1. I'm a non-specialist teaching S1.

My students know how to find Q1, median and Q3 but love bombarding me with the same question over and over again about why we round UP if we have a non-integer value of n/4 etc. (e.g. if n is 9, we round 2.25 up to find the 3rd data point for Q1).

I know some of the students just love asking the question because they think they sound cleverer than me "so I always round 2.2 up to 3 then Miss" (in a sarcastic tone) etc. However, I know that some are genuinely confused. (There are some weak students in the group).

Any ideas? Thanks!

2. Draw nine boxes, for the nine pieces of data.

Draw an arrow pointing to the halfway point, and two more at the quarterway points. Which boxes are these pointing at?

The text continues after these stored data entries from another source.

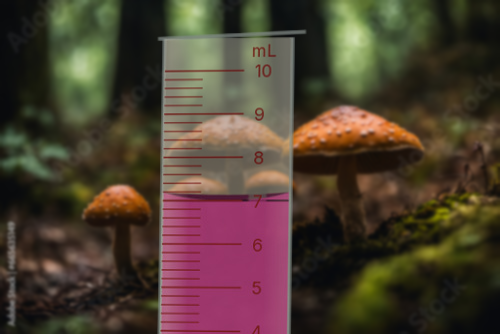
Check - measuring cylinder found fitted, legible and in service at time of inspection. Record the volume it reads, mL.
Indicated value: 7 mL
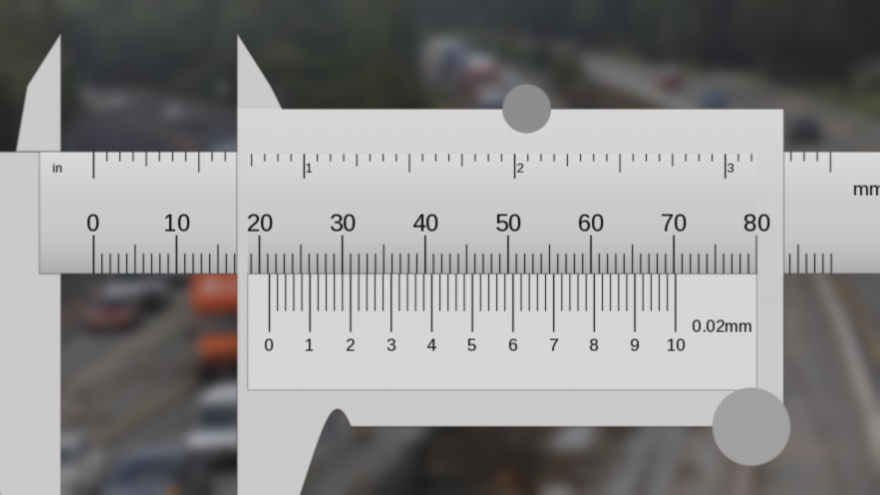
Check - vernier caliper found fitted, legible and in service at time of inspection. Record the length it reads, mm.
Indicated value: 21.2 mm
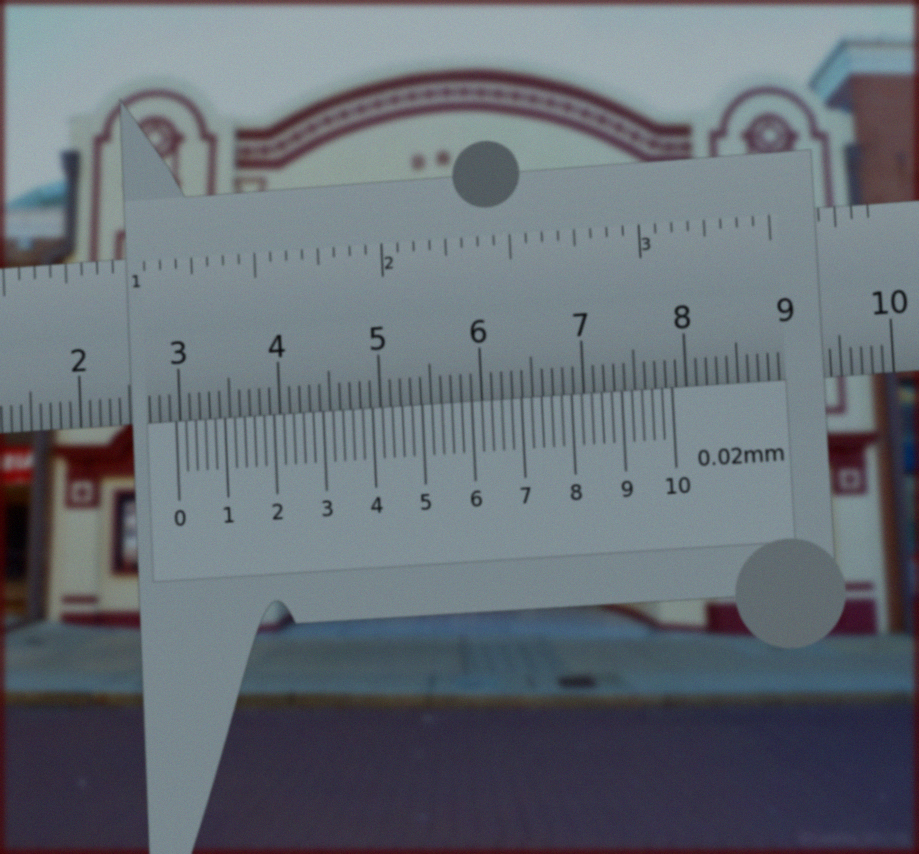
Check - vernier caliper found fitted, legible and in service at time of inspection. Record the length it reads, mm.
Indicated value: 29.6 mm
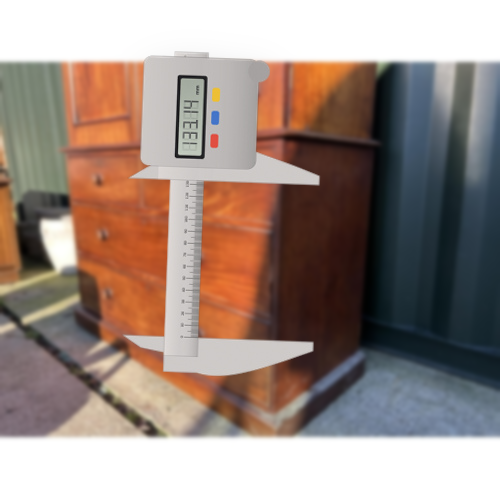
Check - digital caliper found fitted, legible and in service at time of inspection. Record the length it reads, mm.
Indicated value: 133.14 mm
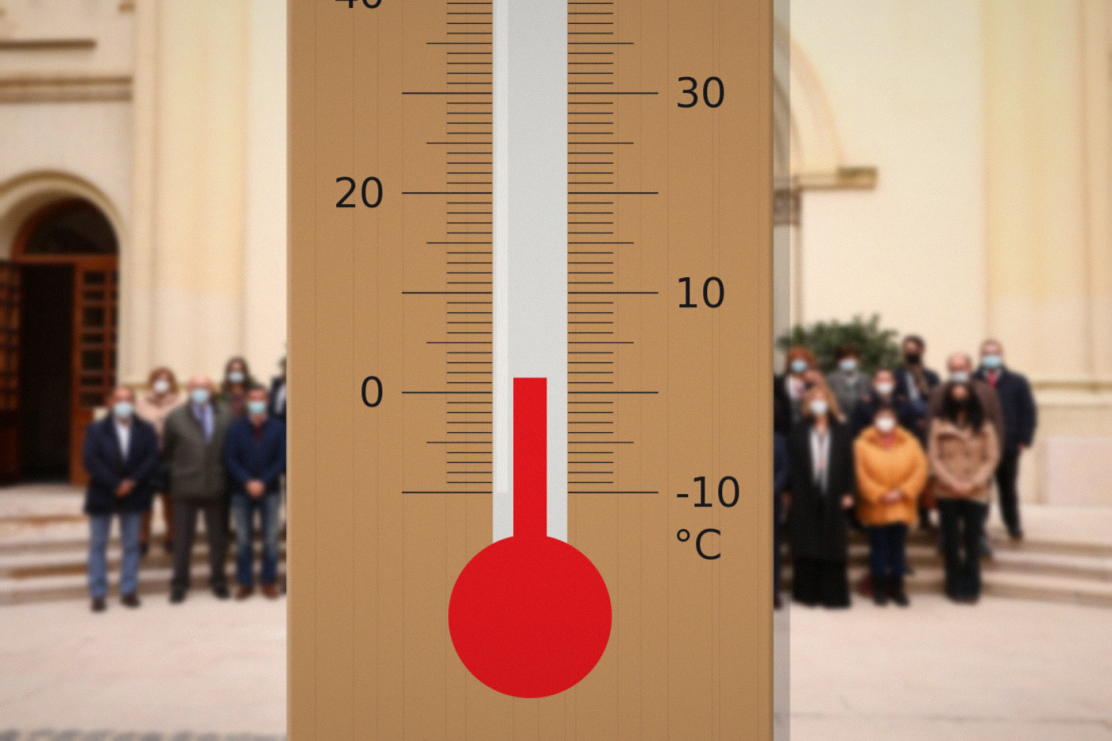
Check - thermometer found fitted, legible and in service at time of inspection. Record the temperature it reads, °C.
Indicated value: 1.5 °C
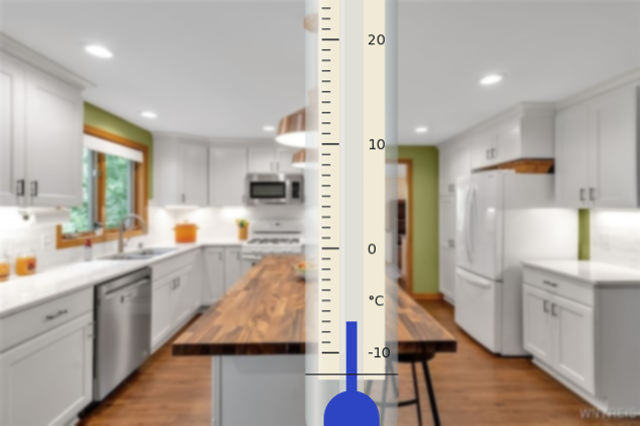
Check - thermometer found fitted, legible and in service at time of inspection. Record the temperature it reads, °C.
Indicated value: -7 °C
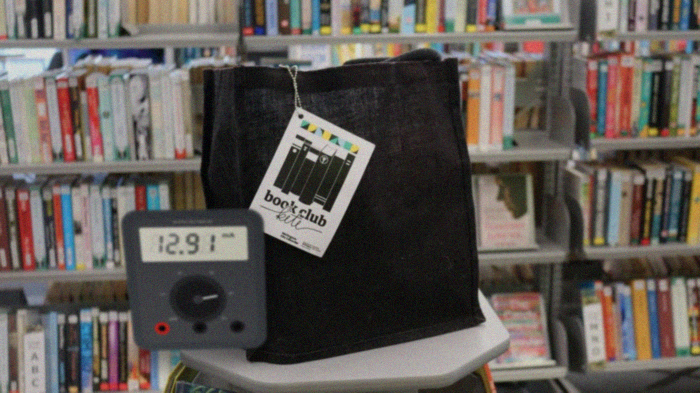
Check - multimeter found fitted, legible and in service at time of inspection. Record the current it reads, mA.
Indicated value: 12.91 mA
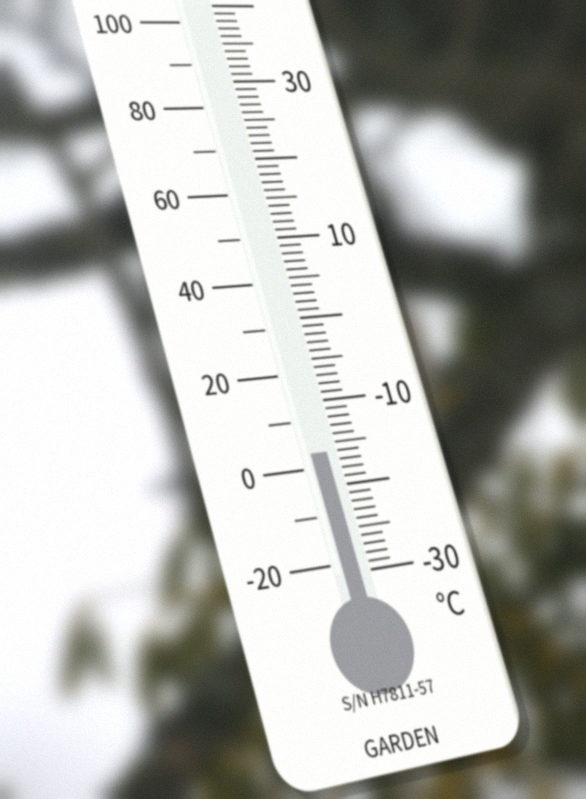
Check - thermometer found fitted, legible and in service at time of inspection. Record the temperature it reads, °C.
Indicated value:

3. I'd disagree that Q1 is the third data point. If you have 9 data points then the 5th is the median, leaving four data points below it. The middle of these four data points would be between the 2nd and 3rd data points, and so Q1 is the 2.5th data point.

4. It's usually the case that there are either 4n or 4n-1 data points.

So if there are say 12, Q1 at 3.5, Q2 at 6.5, Q3 at 9.5 - equal numbers of data points between the quartiles

And if there are say 11, Q1 at 3, Q2 at 6, Q3 at 9 - again equal numbers

If there are 13 or 14 then *different statisticians disagree about how to find the quartiles*. This is really important. There is not one RIGHT way of doing it. You can teach students a method, but it's not gonna happen in S1, there will be 4n or 4n-1. Guaranteed.

5. I remember being told at an AQA GCSE course that they always gave 4n-1 points, so that it would be like adamcreen's second example. I have no idea if this is still true or true for other boards. MEI S1 mark schemes seem to allow more than one answer.

As a non-statistician, I would query the value of finding quartiles for small data sets, and for large data sets, who cares?! It makes so little difference.